Guest Author - Gina Cowley
The American Academy of Pediatrics published its policy statement on the Ritual Cutting of Female Minors in May 2010. The gnashing of teeth by way of peer review and others wholly opposed to the practice in every form which followed the Statement’s release was in condemnation of the “cultural sensitivity” language contained within the report upon which rested an Academy suggested “nick and prick” of female minors as an symbolic alternative or “compromise” offered parents who believe the happy futures of their daughters depends upon having the ritual performed.
The report likewise contains cautionary language as to the use of the word “mutilation” as it pertains to female genital cutting as an “inflammatory term that tends to foreclose communication and that fails to respect the experience of the many women who have had their genitals altered and who do not perceive themselves as ‘mutilated.’” Given my fondness for the study of precise word choice and its relation to substantive law - this obviously was the portion of the Statement that set my hamster to its wheel.
In struggling for words to convey my defense of the Academy’s attempt to keep female infants and young girls safe given what is well published on the ritual in its most horrifying and excruciatingly painful form performed in some countries with glass, tin, and any other sharp dirty object which might be found lying about, I did as I oft do and posed this question to my children – two considerably normal American teens one female, one male – eighteen and fourteen respectively: “What is the difference between mutilation and medical procedure?”

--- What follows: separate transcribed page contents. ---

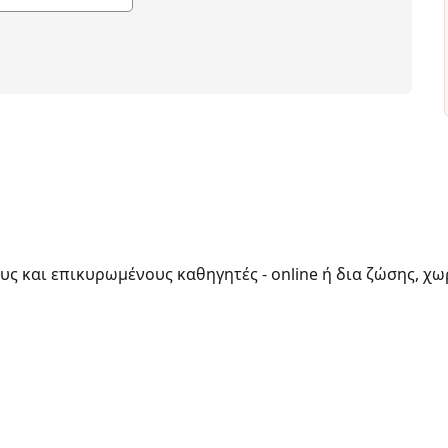
ους και επικυρωμένους καθηγητές - online ή δια ζώσης, χω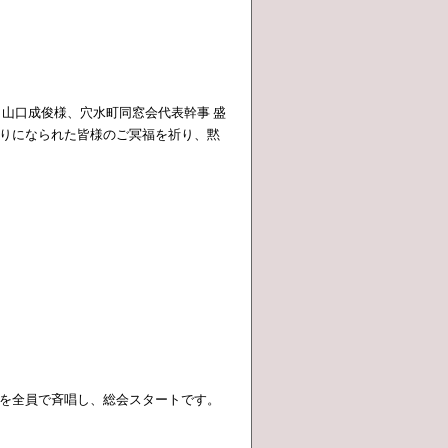
 山口成俊様、穴水町同窓会代表幹事 盛
りになられた皆様のご冥福を祈り、黙
を全員で斉唱し、総会スタートです。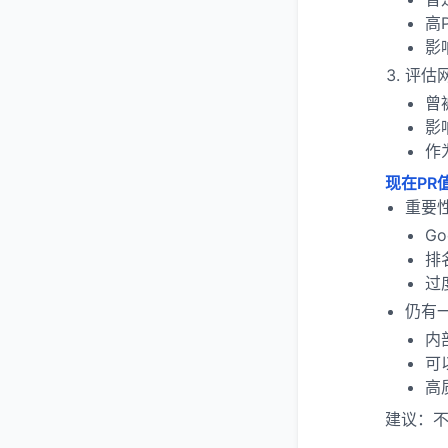
高
影
评估
曾
影
作
现在PR
重要
G
排
过
仍有
内
可
高
建议：不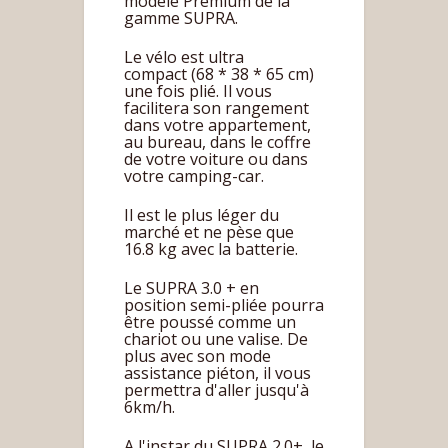
modèle Premium de la
gamme SUPRA.
Le vélo est ultra
compact (68 * 38 * 65 cm)
une fois plié. Il vous
facilitera son rangement
dans votre appartement,
au bureau, dans le coffre
de votre voiture ou dans
votre camping-car.
Il est le plus léger du
marché et ne pèse que
16.8 kg avec la batterie.
Le SUPRA 3.0 + en
position semi-pliée pourra
être poussé comme un
chariot ou une valise. De
plus avec son mode
assistance piéton, il vous
permettra d'aller jusqu'à
6km/h.
A l'instar du SUPRA 2.0+, le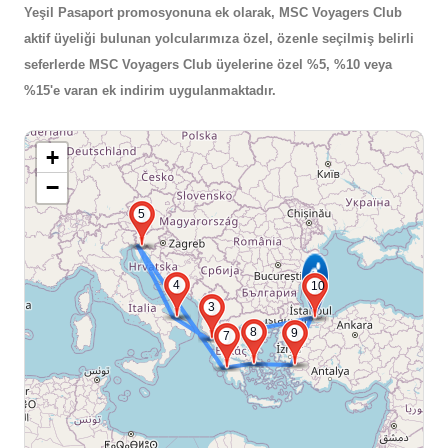
Yeşil Pasaport promosyonuna ek olarak, MSC Voyagers Club
aktif üyeliği bulunan yolcularımıza özel, özenle seçilmiş belirli
seferlerde MSC Voyagers Club üyelerine özel %5, %10 veya
%15'e varan ek indirim uygulanmaktadır.
+
−
5
4
10
3
8
9
7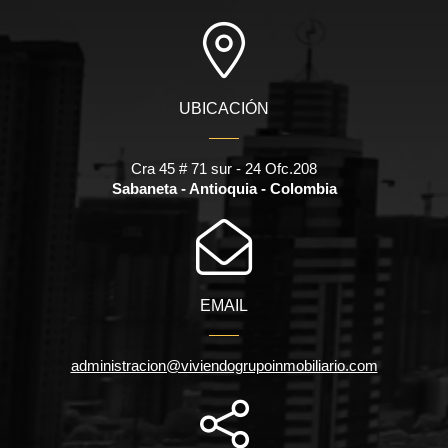
UBICACIÓN
Cra 45 # 71 sur - 24 Ofc.208
Sabaneta - Antioquia - Colombia
EMAIL
administracion@viviendogrupoinmobiliario.com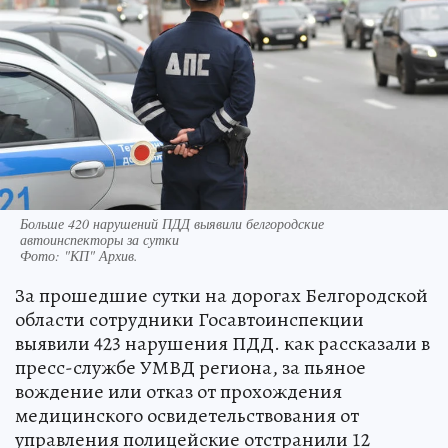
Больше 420 нарушений ПДД выявили белгородские
автоинспекторы за сутки
Фото:
"КП" Архив.
За прошедшие сутки на дорогах Белгородской
области сотрудники Госавтоинспекции
выявили 423 нарушения ПДД. как рассказали в
пресс-службе УМВД региона, за пьяное
вождение или отказ от прохождения
медицинского освидетельствования от
управления полицейские отстранили 12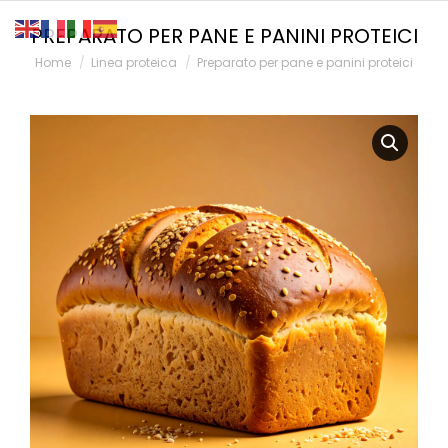
PREPARATO PER PANE E PANINI PROTEICI
You are here:
Home
Linea proteica
Preparato per pane e panini proteici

After a brief discussion between brother and sister (I watched my parenting at work somewhat nervously – confessing to you reader that I have failed miserably in the area of laundry skills and the importance of not leaving yogurt cups on one’s night table during spring when the ants are out) both replied “it depends on where you are, who’s doing it and the law.” (yes, yes – YES!)
You may believe female genital cutting is an abomination in every form. To espouse this belief it is axiomatic that you believe the ritual should be eradicated completely - that you would impose your belief system upon those who have practiced the ritual since antiquity. That you have impertinently dismissed the cultural and spiritual significance associated therewith. That you possess an imperialistic mindset regarding the imposition of your own opinions and beliefs upon others. You are part of the problem and you are dangerous.
I find it admirable and refreshing that the American Academy of Pediatrics addressed the issue of Female Genital Cutting and Mutilation. I find it admirable that these medical professionals addressed the cultural sensitivity surrounding the issue. It is an issue that must be addressed in the United States. It is an issue upon which dialogue must continue. Insofar as the suggested “nick and prick” is concerned, I am not convinced that anyone who reads in modern times still actually believes that the routine circumcisions performed on male infants within hours or days of birth is a medically necessary procedure.
The widespread practice of male circumcision is on the decline in other parts of the world as citizens and medical professionals question the medical necessity of removing a male’s foreskin. Male circumcision was borne of tribal procedure – a spiritual and cultural practice - with no connection to physical health whatsoever.
As the controversy continues, I shall continue to raise the two children entrusted to me within the law and as I see fit within my parental right to do so - above all else, protecting both as best I can against the imperialistic imposition of will and the opinion of others upon their person.
At the same time, I’ll pray my daughter does not decide she wants her nipples, face, genitals and every other body part she’s got pierced, sewn or otherwise mutilated. I likewise pray my son never asks me what exactly happened to his foreskin – as I have no sound excuse - medical or cultural - to give him for its taking.